The Raglai people have several ceremonies relating to the life cycle of a man or a tree. The new rice ceremony is the biggest event of all. After harvesting and stockpiling rice in warehouses, the Raglai organize a ritual to thank the heaven God, genies, and ancestors for blessing them with a bumper crop.
The Raglai believe that there are several genies in nature and the heaven god, the supernatural power, is the rice soul who influences production and people’s life. During a new rice ceremony, people welcome the Heaven God or the rice soul from the terraced fields to celebrate Tet with them and pray them for a better new year. Old Raglai people say the time-honored ritual shows their gratitude toward the rice soul for reproduction and food.
Mau Quoc Tien, a researcher of Raglai culture says: “Raglai people depend greatly on agricultural production and the new rice ceremony is an indispensable ritual in their life. They pray the genies for favorable weather and good harvest. A ceremony is organized for the extended family to show their gratitude to other villagers for helping them grow and harvest rice.”
The Raglai organize the new rice ceremony in the 3rd or 4th lunar month when the first peal of thunder signals the beginning of summer.
Men make a Neu tree and repair their stilt house and altar to welcome their ancestors.

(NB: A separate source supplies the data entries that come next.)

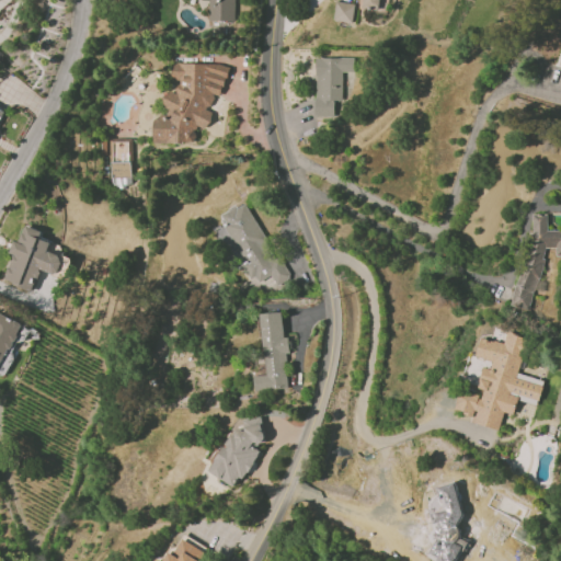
[(235,22),(235,0),(204,0),(205,0),(208,0),(208,21),(235,22)]
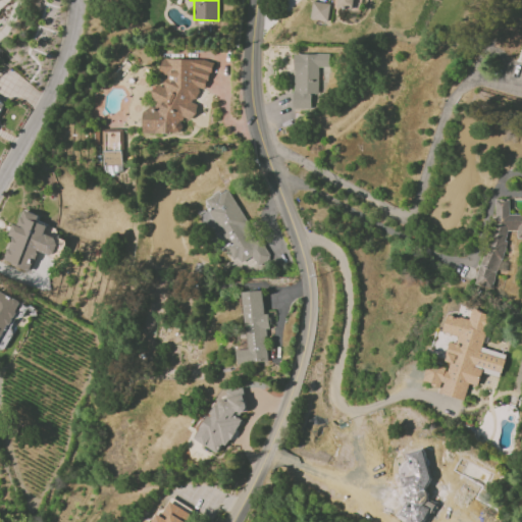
[(359,10),(360,0),(337,0),(336,7),(359,10)]
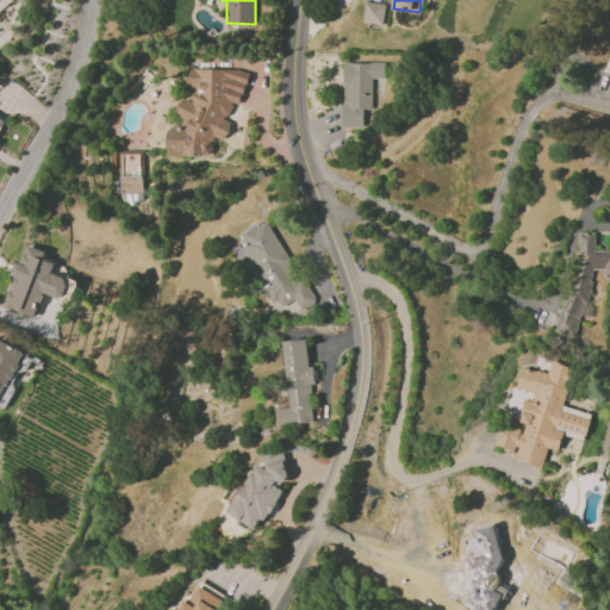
[(384,25),(387,5),(366,1),(362,22),(384,25)]
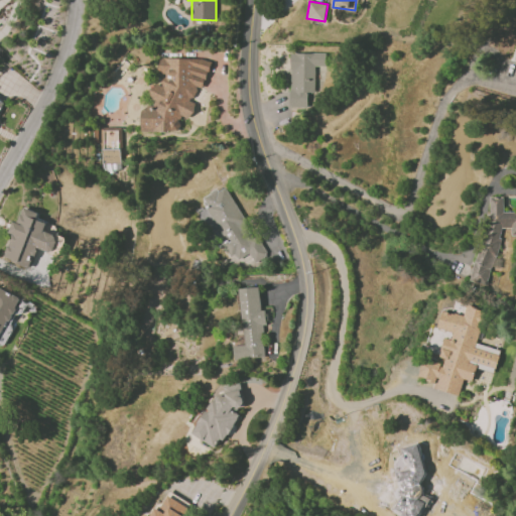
[(290,108),(308,108),(308,96),(314,96),(314,67),(326,67),(326,53),(289,53),(290,108)]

Women prepare an offering which must include chicken, rice, corn, betel leaves, areca nuts, and alcohol. The shaman practices the ritual under the Neu tree, which is considered the house of the rice soul. He thanks the Heaven God for blessing people with good health and sufficient food and invites the god to enjoy the offerings. After praying, all family members drink the offering wine together as a gift from god for good health and happiness.
The festival follows the worshiping ceremony. People drink wine from vases, sing, and play Ma La gongs through the night. Patriarch Mang Khe says all clans organize a new rice ceremony. “Each family organizes a ceremony and invites all the villagers to join. They pray for good results in whatever they grow. We show our gratitude to our ancestors and they give us food.”
The ceremony is an opportunity for all villagers to make beautiful Neu trees, cook rice in bamboo tubes, distill wine in vases, compete at shooting a crossbow, and play musical instruments, and for relatives to get together and resolve all their differences.